Mr Rozenberg explained that a nickel battery (has) the advantages of light weight and long life. He also said that lead-acid batteries (are) too heavy and too bulky.
Mr Moses agreed that there (were) new products but he explained that people in Africa could not afford the new products.
Randyvos, the phrases are well put.
First a website that can help with further questions, http://www.ego4u.com/en/cram-up/grammar/reported-speech

Some revisions;

Mr Rozenberg explained that a nickel battery has the advantages of light weight and long life. < In this phrase there is no direct need for a backshift (that means, transferring the tenses) So saying that Mr Rozenberg explains
and that a nickel battery has the advantages is correct.

He also said>This can be replaced with the word Moreover or Additionally)
In this phrase you can use the word are perfectly.

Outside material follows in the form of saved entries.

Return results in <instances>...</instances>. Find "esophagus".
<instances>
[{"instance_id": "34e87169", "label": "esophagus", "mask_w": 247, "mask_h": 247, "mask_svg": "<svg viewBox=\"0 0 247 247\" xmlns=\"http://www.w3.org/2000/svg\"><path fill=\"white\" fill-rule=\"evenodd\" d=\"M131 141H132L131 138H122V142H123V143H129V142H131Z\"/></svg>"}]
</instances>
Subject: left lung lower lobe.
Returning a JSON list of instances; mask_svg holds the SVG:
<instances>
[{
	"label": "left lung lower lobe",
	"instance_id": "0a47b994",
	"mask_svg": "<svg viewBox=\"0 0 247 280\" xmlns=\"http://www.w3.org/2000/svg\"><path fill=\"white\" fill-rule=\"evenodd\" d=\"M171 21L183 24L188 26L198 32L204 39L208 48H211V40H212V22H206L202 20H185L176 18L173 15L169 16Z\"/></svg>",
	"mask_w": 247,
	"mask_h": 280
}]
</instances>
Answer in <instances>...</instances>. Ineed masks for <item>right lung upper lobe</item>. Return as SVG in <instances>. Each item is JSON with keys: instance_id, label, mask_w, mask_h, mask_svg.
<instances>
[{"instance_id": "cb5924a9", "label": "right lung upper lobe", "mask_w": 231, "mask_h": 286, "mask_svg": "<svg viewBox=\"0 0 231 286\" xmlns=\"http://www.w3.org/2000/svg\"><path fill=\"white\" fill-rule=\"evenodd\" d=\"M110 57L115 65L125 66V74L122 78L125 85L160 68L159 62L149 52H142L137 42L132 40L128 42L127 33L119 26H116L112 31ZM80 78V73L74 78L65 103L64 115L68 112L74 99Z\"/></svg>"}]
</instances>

Mr Moses agreed that there (were) new products but he explained that people in Africa could not afford the new products.
It'd be easier if you leave it in the present tense, since using backshift has two letdowns, 1. It shows no change in pace, it remains a recount/recollection and it'll become dull and boring if one must read an entire paragraph of such accounts. 2. There is a distinct difference between the written and spoken english, but when someone is reporting something it is normally done in the 1st timeslot (as in, I am we are) instead of ( I did we have done etc) unless it required.

So, between the brackets you should fill, Are.

One last thing, This sounds better;

Mr Moses agreed that there are newer products but he explained that people in Africa could not afford the newer products.

Sorry for getting thorough on you, but good luck, and i hope I helped.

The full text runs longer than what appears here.